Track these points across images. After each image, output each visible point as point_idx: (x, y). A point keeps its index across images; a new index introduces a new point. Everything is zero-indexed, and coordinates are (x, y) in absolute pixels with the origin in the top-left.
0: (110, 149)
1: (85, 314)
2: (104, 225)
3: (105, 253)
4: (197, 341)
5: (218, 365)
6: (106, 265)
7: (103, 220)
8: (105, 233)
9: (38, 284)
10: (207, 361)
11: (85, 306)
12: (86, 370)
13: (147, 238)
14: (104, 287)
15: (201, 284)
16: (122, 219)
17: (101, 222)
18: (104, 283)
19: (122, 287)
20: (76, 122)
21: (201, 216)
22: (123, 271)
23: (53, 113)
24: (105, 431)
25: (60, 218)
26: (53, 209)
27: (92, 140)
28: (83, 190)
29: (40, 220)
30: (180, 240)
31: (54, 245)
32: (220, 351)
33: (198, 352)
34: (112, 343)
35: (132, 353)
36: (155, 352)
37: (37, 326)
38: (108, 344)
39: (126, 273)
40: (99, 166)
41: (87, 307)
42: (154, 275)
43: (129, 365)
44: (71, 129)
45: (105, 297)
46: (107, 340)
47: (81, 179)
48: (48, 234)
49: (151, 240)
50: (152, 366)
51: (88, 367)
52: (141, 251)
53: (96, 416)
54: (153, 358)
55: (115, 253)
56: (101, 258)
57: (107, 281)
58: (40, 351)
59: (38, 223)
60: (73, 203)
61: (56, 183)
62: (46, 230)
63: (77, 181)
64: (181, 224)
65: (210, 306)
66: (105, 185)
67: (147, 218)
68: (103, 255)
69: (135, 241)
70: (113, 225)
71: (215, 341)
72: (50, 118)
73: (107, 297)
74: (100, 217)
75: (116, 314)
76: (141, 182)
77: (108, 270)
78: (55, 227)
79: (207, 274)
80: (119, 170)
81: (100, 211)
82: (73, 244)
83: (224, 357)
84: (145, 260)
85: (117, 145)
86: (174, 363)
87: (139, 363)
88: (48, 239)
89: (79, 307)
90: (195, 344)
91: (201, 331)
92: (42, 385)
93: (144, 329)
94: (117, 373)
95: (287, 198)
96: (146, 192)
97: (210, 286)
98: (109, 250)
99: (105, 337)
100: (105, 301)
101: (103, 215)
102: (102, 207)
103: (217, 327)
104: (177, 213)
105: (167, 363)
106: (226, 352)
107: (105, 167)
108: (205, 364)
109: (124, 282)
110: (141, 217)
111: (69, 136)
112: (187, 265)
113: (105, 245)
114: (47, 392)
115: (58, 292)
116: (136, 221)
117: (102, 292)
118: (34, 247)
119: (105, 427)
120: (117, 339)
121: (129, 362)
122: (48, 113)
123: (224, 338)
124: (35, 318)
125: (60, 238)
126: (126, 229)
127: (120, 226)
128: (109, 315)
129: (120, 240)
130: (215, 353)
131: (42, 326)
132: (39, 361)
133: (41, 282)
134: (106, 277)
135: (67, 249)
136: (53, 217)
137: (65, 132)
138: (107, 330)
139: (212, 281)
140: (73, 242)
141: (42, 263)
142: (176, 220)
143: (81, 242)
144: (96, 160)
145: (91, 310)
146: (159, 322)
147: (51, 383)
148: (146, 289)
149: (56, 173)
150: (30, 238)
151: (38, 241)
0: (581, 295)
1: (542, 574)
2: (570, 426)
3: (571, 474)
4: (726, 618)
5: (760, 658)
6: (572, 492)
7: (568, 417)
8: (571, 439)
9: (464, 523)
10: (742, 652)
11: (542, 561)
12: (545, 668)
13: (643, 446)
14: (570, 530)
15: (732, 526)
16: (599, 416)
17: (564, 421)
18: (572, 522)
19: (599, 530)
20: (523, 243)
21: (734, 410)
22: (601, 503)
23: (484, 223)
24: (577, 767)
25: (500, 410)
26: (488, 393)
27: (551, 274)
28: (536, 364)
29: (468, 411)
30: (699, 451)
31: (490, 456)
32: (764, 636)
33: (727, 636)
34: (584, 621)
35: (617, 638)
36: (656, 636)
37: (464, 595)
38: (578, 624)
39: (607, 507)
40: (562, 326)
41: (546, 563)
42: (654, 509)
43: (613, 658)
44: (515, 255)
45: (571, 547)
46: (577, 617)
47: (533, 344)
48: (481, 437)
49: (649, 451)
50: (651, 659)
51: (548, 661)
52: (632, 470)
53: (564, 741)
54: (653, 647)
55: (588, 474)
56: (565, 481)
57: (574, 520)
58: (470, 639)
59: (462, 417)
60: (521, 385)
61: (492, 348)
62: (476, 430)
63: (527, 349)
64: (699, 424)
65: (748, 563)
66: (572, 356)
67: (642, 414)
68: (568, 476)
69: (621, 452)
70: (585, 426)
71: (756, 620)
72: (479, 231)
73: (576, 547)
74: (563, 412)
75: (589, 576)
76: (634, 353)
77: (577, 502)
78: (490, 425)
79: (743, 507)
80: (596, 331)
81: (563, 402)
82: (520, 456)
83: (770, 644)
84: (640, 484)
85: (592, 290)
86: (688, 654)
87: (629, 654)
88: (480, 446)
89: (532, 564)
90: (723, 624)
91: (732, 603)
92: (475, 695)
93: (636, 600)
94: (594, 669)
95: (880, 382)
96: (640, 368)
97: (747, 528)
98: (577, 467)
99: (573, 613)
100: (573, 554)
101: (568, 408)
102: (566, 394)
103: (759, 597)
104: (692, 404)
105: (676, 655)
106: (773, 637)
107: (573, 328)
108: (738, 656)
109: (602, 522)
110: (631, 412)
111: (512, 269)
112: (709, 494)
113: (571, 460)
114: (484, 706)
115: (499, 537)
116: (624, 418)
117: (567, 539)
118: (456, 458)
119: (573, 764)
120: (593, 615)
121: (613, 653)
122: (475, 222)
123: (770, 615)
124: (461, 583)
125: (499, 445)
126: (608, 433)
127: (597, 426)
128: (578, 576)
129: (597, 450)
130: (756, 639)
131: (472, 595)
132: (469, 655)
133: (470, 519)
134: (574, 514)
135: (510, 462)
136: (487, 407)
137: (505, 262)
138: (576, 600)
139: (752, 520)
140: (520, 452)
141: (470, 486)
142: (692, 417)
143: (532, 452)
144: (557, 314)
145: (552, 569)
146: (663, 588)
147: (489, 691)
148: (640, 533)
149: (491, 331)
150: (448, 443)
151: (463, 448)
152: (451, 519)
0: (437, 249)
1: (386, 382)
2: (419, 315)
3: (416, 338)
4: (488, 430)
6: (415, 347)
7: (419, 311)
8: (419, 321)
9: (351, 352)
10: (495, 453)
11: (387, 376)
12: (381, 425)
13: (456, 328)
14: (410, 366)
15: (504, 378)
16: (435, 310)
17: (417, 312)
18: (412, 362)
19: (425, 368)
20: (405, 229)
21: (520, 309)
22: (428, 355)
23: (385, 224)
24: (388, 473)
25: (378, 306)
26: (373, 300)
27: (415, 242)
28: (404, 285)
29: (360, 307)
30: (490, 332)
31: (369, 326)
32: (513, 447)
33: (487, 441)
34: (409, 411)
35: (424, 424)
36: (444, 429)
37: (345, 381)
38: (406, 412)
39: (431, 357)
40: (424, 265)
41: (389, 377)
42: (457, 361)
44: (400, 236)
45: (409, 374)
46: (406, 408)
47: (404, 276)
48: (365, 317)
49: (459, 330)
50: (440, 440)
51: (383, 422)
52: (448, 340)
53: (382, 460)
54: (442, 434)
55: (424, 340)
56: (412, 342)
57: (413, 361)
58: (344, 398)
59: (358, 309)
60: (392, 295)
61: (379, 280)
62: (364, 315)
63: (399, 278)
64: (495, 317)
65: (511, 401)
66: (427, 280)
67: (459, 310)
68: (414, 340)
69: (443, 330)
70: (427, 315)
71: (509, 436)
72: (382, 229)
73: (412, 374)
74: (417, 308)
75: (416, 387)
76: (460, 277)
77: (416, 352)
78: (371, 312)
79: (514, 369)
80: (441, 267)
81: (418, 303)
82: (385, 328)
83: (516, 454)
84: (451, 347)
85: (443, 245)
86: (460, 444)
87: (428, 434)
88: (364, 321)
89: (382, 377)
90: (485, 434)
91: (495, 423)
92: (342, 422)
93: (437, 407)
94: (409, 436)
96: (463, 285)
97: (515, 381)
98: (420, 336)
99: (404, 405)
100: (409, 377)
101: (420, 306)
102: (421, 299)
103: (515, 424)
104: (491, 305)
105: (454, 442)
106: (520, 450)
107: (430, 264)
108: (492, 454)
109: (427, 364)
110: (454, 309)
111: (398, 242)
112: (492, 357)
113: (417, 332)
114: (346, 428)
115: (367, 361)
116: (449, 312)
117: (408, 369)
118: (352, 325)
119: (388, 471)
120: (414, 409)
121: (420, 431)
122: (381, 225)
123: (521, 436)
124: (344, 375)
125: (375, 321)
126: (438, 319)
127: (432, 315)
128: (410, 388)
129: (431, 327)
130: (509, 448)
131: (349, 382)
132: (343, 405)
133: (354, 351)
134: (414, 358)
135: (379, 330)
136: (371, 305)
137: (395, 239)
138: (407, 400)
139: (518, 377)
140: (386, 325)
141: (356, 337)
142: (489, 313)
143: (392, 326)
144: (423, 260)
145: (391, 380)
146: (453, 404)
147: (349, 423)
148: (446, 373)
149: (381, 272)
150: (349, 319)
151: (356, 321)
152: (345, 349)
--
## How to complete this task
Pick out every line in the entries above that contains the word "each". Case matters.

## Finished task
Track these points across images. After each image, output each visible point as point_idx: (x, y). A point keeps its index across images; a new index introduces a new point. Everything is zero-indexed, and coordinates are (x, y) in absolute pixels with the origin in the top-left.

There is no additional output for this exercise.